_Extract provided_
____________

Case Report: Malignant PEComa of the thyroid combined with follicular carcinoma: a rare case of collision tumor

We present a rare case of a collision tumor comprising a malignant perivascular epithelioid cell tumor (PEComa) of the thyroid combined with a tiny invasive follicular carcinoma (FTC) in a 72-year-old female patient. The patient presented to the hospital with a painless anterior cervical mass discovered one month prior, and examination revealed a 50 mm × 30 mm mass in the left lobe of the thyroid gland. Ultrasound showed multiple solid and mixed lesions with gross calcifications in both thyroid lobes. The patient underwent total resection of the left thyroid and isthmus plus right subtotal resection. Histopathological examination revealed two distinct tumor components in the left lobe: immunohistochemistry revealed a PEComa component (HMB45+/SMA+/Desmin+, Ki-67 about 50%, P53 missense mutation) and a follicular carcinoma component (TTF-1+/PAX8+/TPO+, Ki-67 about 3% and P53 wild-type). The two components were well demarcated without mutual migration, meeting the diagnostic criteria for collision tumors. This case represents the first reported collision tumor combining thyroid PEComa and FTC, with immunohistochemistry confirming the independent origins of both tumors. The findings expand our understanding of thyroid tumor varieties and highlight the crucial role of Ultrasound and histopathology in diagnosing and managing complex thyroid tumors, serving as a valuable reference for similar cases.

Introduction

Thyroid tumors are common endocrine system malignancies. Their pathologic classification of thyroid tumors has been continually refined with the advancement of diagnostic techniques. Beyond classical types like papillary and follicular carcinoma, some rare tumors with special differentiation characteristics have been gradually recognized in recent years. Among them, perivascular epithelioid cell tumor (PEComa), as a mesenchymal origin tumor expressing both melanocyte and smooth muscle markers, has been reported in thyroid primary tumors in an extremely limited manner. According to the available literature, case reports of thyroid PEComa are rare worldwide (1, 2), and its clinicopathological features remain to be further elucidated.

More notably, the phenomenon of “collision tumor”, in which multiple primary tumors coexist in the same organ, has not been systematically studied in the thyroid gland. Collision tumor is a special pathological phenomenon in which two histologically different tumors coexist independently in the same anatomical site without mutual migration. Current reports of thyroid collision tumors have focused on the coexistence of papillary and follicular thyroid carcinomas (3), whereas there has been no clear documentation of collision tumors between different types of malignant tumors, especially between PEComa and tumors of epithelial origin.

In the present study, we report an exceptional case of an elderly female patient with coexisting malignant PEComa and follicular thyroid carcinoma (FTC) in the left lobe of the thyroid gland, which was confirmed to be a typical collision tumor by comprehensive pathologic testing. By systematic immunohistochemical analysis, we demonstrated for the first time the independent coexistence of these two tumors of different origins in the thyroid gland. The reporting of this case will help expand the understanding of the disease spectrum of thyroid tumors and provide a valuable reference for the clinical management of similar cases.

____________

_Tasks to carry out_
• A. Return, word for word, the stretch of the case report from "In the present" through "of similar cases.".
• B. In the case report, how large was the mass found in the left lobe of the thyroid gland?

(Dataset entries)

____________

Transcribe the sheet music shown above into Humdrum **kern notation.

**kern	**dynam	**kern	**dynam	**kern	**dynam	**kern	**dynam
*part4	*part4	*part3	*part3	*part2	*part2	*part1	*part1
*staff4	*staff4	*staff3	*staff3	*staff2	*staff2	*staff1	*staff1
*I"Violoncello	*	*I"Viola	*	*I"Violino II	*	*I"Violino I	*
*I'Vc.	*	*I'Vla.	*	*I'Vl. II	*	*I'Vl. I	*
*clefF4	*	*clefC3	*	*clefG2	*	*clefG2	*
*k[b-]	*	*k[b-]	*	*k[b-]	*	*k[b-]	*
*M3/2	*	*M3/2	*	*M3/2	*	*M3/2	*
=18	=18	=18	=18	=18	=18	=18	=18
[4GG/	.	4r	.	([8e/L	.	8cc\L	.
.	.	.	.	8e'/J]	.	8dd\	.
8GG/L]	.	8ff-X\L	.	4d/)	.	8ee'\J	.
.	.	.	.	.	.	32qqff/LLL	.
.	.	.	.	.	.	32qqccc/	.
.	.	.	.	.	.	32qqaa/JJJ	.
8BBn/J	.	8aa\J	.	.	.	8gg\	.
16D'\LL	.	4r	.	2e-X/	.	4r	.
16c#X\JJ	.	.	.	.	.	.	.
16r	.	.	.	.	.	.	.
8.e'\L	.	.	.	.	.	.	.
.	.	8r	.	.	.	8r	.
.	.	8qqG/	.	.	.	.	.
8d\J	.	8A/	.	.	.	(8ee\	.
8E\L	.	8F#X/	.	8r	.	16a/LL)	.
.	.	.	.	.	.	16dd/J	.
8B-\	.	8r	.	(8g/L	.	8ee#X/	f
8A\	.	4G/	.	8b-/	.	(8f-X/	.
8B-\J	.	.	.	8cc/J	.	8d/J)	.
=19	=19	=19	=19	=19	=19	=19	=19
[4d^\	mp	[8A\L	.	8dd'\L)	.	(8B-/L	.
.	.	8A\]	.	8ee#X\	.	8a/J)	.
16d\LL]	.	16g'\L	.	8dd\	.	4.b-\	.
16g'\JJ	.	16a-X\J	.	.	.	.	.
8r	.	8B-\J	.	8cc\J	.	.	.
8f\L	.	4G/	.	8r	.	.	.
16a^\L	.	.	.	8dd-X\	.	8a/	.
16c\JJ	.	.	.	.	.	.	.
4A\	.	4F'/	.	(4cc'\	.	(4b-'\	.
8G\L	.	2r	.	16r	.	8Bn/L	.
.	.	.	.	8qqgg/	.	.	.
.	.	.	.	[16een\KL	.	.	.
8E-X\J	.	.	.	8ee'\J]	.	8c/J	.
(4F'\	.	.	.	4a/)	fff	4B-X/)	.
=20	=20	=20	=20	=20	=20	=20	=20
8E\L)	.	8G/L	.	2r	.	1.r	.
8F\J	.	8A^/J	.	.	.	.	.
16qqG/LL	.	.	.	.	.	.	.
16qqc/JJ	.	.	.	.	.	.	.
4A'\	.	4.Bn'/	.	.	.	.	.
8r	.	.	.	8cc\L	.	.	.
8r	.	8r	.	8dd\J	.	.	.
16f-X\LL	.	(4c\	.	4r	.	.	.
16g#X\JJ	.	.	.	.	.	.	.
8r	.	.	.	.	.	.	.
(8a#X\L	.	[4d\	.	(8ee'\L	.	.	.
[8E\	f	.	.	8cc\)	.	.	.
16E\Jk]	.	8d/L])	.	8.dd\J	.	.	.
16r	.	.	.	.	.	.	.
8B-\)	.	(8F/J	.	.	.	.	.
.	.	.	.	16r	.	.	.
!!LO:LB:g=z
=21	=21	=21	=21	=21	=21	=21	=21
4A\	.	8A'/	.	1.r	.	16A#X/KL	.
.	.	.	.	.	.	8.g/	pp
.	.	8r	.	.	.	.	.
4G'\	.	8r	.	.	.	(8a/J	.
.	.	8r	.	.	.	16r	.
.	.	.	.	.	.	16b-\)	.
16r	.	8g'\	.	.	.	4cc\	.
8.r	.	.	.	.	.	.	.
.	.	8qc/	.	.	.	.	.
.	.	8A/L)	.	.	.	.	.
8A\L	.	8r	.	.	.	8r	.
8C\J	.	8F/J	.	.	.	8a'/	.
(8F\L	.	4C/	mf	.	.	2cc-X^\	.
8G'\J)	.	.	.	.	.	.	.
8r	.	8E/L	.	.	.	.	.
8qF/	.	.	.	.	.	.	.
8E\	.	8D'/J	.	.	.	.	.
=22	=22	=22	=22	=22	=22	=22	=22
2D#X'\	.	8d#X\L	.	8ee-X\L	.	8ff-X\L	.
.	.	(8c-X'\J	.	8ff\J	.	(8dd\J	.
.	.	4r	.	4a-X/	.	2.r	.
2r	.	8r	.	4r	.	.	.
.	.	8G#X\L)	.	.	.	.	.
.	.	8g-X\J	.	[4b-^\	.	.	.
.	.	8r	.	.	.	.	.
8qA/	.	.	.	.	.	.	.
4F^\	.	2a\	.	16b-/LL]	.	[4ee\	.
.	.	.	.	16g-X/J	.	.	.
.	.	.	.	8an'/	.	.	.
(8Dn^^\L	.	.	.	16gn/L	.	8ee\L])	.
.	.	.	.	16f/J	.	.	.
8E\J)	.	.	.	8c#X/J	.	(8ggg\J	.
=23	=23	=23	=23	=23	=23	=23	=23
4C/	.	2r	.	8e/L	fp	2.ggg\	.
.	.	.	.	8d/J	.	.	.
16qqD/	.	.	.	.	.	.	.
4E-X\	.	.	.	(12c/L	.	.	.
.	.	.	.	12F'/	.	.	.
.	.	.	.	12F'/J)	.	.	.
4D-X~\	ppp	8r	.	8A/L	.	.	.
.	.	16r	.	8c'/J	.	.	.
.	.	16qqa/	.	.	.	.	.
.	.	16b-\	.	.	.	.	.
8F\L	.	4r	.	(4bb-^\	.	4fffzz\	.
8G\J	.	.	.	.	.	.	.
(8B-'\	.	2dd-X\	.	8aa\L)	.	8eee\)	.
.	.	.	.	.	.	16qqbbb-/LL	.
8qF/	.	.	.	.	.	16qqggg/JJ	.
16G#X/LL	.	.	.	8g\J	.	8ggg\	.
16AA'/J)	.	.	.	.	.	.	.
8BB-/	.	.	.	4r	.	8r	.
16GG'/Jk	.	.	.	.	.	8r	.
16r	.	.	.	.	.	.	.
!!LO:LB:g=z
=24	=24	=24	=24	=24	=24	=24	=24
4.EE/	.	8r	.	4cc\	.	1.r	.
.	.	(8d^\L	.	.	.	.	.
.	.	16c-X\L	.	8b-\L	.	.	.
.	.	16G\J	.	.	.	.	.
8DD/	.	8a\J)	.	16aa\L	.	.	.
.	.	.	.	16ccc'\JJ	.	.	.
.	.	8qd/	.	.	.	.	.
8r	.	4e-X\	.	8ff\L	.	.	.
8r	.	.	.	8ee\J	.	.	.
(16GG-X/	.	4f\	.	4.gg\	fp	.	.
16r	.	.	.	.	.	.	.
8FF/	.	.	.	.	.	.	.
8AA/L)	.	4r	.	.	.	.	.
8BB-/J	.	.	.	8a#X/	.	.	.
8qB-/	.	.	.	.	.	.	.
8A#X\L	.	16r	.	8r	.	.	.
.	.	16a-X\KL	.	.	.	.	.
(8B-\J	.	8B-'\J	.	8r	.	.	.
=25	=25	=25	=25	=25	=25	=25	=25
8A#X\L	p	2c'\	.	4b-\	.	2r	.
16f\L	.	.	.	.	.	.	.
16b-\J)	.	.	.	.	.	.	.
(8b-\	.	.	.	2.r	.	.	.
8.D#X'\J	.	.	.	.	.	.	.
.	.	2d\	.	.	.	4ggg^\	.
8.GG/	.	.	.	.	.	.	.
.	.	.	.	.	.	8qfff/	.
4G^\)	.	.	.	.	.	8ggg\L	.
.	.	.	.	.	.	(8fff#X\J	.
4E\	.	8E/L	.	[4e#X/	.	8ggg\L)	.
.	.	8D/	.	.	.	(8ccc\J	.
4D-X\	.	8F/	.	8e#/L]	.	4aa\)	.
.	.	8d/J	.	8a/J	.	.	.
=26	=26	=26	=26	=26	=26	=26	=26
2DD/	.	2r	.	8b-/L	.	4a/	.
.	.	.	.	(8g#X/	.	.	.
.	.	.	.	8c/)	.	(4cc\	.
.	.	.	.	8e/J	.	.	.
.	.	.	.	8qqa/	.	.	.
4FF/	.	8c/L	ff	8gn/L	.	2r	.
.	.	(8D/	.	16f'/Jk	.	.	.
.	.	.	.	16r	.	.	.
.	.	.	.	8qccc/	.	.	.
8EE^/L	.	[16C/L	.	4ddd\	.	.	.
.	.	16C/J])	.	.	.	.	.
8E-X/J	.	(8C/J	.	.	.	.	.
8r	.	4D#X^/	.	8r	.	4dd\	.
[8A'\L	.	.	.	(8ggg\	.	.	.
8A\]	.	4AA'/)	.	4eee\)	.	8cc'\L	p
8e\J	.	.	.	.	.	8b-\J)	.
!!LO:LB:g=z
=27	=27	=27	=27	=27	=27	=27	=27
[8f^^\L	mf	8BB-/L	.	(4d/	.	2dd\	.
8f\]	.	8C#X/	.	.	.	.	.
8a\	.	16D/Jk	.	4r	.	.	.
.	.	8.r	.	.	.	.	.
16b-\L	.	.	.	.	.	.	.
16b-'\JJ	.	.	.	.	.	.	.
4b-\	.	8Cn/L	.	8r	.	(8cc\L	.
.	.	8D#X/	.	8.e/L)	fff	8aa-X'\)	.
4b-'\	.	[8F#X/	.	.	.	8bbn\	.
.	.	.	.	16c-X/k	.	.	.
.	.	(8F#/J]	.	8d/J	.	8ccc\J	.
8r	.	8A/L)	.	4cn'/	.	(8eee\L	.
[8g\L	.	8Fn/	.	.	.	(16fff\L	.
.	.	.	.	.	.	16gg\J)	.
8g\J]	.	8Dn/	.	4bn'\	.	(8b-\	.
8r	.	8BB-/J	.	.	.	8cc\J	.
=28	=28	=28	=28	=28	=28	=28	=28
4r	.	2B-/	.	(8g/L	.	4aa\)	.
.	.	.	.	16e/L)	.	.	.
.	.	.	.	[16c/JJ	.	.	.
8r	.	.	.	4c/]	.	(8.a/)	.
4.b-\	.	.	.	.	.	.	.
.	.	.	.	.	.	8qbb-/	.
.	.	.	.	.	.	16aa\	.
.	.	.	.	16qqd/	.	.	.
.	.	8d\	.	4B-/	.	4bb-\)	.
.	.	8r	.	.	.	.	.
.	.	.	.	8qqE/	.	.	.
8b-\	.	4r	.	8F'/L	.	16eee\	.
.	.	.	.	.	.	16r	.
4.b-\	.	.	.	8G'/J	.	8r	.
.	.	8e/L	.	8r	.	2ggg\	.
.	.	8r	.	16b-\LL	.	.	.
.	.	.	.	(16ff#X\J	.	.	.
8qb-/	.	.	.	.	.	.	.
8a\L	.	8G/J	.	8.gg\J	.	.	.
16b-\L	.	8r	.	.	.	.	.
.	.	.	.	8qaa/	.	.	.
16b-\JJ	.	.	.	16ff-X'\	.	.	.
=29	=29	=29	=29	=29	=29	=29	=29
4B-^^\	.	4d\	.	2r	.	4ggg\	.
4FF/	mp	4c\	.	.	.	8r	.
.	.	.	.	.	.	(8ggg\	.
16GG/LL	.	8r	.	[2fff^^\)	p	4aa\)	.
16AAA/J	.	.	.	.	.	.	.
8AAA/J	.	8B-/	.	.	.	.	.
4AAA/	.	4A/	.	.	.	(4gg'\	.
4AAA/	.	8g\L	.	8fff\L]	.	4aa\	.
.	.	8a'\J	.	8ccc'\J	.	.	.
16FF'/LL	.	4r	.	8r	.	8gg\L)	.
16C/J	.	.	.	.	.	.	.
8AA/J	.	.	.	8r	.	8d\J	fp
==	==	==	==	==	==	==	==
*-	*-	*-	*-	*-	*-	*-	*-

____________

_Answers given_
• A.
In the present study, we report an exceptional case of an elderly female patient with coexisting malignant PEComa and follicular thyroid carcinoma (FTC) in the left lobe of the thyroid gland, which was confirmed to be a typical collision tumor by comprehensive pathologic testing. By systematic immunohistochemical analysis, we demonstrated for the first time the independent coexistence of these two tumors of different origins in the thyroid gland. The reporting of this case will help expand the understanding of the disease spectrum of thyroid tumors and provide a valuable reference for the clinical management of similar cases.

• B. 50 mm × 30 mm.